The appearance of the average marketable robusta is not very beautiful; the beans are small and irregular, and the average product shows little uniformity. There are, however, great differences between the many different types of robusta. Some of them have comparatively large beans, larger even than arabica, others again have very small ones. As regards the quality, though being inferior to Java-arabica, the taste is generally considered to be good and superior to the ordinary arabica sorts, as Santos.

Doctor Wildeman states:

It is objected that the berries of the robusta group and of other African coffees are small in size and inferior in flavor; but the continually increasing quantities of these coffees sold in Holland, and the satisfactory prices they fetch show that the public is beginning to appreciate them. No objections will be made to the size of the berries when by means of careful cultivation and especially of right preparation, a coffee is obtained equal in flavor to the (old) Java and Arabian coffee.

Summary.

Arabian coffee cannot be successfully grown in the Philippines below an altitude of 800 meters, and even at this elevation, due to its susceptibility to the coffee blight, extensive planting of Arabian coffee cannot be recommended.

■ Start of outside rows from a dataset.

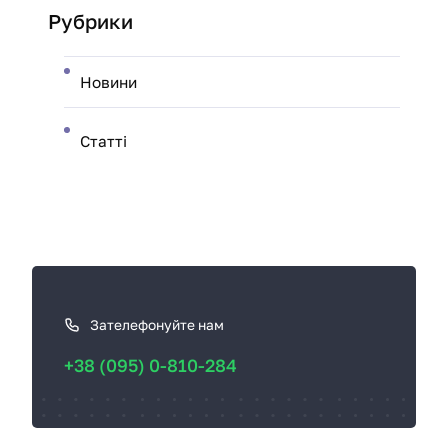
Рубрики
Новини
Статті
К
а
к
Зателефонуйте нам
с
+38 (095) 0-810-284
в
я
з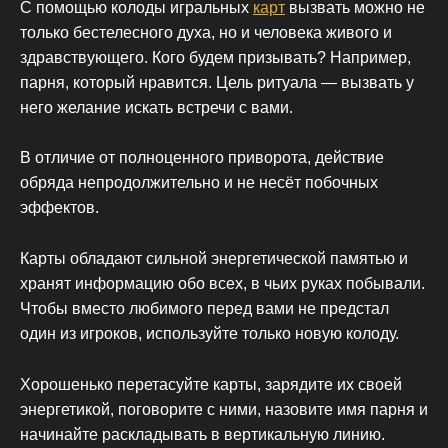
С помощью колоды игральных
карт
вызвать можно не
только бестелесного духа, но и человека живого и
здравствующего. Кого будем призывать? Например,
парня, который нравится. Цель ритуала — вызвать у
него желание искать встречи с вами.
В отличие от полноценного приворота, действие
обряда непродолжительно и не несёт побочных
эффектов.
Карты обладают сильной энергетической памятью и
хранят информацию обо всех, в чьих руках побывали.
Чтобы вместо любимого перед вами не предстал
один из игроков, используйте только новую колоду.
Хорошенько перетасуйте карты, зарядите их своей
энергетикой, поговорите с ними, назовите имя парня и
начинайте раскладывать в вертикальную линию.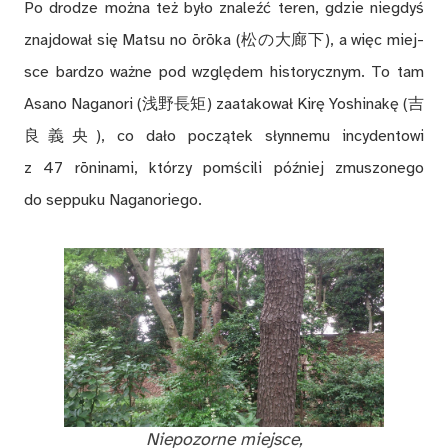
Po dro­dze moż­na też by­ło zna­leźć te­ren, gdzie nie­gdyś
znaj­do­wał się Mat­su no ōrōka (松の大廊下), a więc miej­
sce bar­dzo waż­ne pod wzglę­dem hi­sto­rycz­nym. To tam
Asa­no Na­ga­no­ri (浅野長矩) za­ata­ko­wał Ki­rę Yoshi­na­kę (吉
良義央), co da­ło po­czą­tek słyn­ne­mu in­cy­den­to­wi
z 47 rōni­na­mi, któ­rzy po­mści­li póź­niej zmu­szo­ne­go
do sep­pu­ku Na­ga­no­rie­go.
Nie­po­zor­ne miej­sce,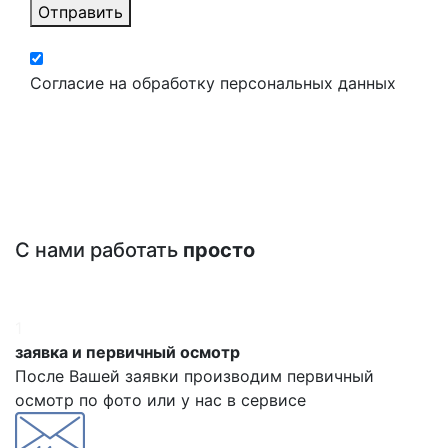
Отправить
Согласие на обработку персональных данных
С нами работать
просто
1
заявка и первичный осмотр
После Вашей заявки производим первичный
осмотр по фото или у нас в сервисе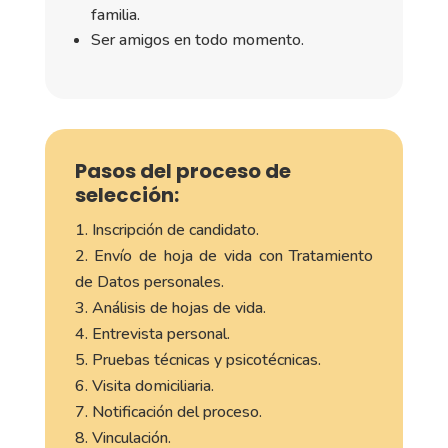
familia.
Ser amigos en todo momento.
Pasos del proceso de
selección:
Inscripción de candidato.
Envío de hoja de vida con Tratamiento
de Datos personales.
Análisis de hojas de vida.
Entrevista personal.
Pruebas técnicas y psicotécnicas.
Visita domiciliaria.
Notificación del proceso.
Vinculación.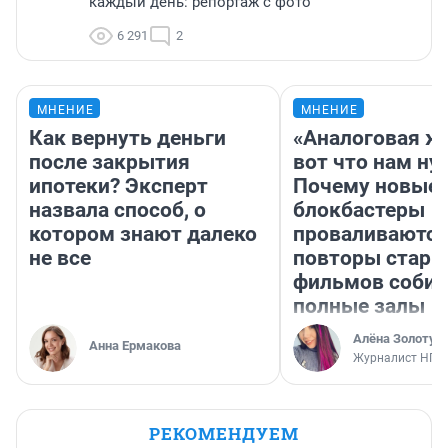
каждый день: репортаж с фото
6 291
2
МНЕНИЕ
МНЕНИЕ
Как вернуть деньги
«Аналоговая ж
после закрытия
вот что нам ну
ипотеки? Эксперт
Почему новые
назвала способ, о
блокбастеры
котором знают далеко
проваливаются,
не все
повторы стары
фильмов соби
полные залы
Алёна Золотух
Анна Ермакова
Журналист НГС
РЕКОМЕНДУЕМ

Success with Arabian coffee is obtainable only by keeping the plantations clean of weeds and the plants in the best possible condition.

For the rehabilitation of the Philippine coffee industry robusta coffee appears more promising at present than any other kind.

The advantages of robusta coffee are that it thrives under more varied conditions than Arabian coffee, that it is an earlier and a more prolific bearer and that it is resistant to the blight.

Blight resistance in robusta coffee does not mean that it is immune, but that notwithstanding the presence of the blight it grows well and produces abundant crops.

Robusta coffee is by some authorities regarded as inferior in quality to Arabian coffee. Nevertheless, considering the optimism with which robusta coffee is regarded by conservative European experts in tropical crops, coupled with the results obtained in Java, it is confidently believed that robusta coffee is worthy of extended planting in the Philippines.

From the Dutch department of agriculture in Java the Bureau of Agriculture has imported seed of the best robusta coffee available for distribution, as well as a considerable quantity of seed of the ordinary robusta cultivated in that island. All readers who are interested in planting robusta coffee are cordially invited to communicate with the Bureau of Agriculture.


1 All statistics, and much of the information that applies specifically to robusta coffee have been adapted from “Robusta and Some Allied Coffee Species” by Dr. C. J. J. Van Hall, of the department of agriculture, Buitenzorg, Java, published in the Agr. Bul. of the F. M. S., Vol. I: No. 7, 1913, and from a review of a series of articles on robusta coffee by Dr. E. Wildeman, in the Monthly Bul. of Agr. Intelligence, etc., Vol. IV: No. 4, 1913.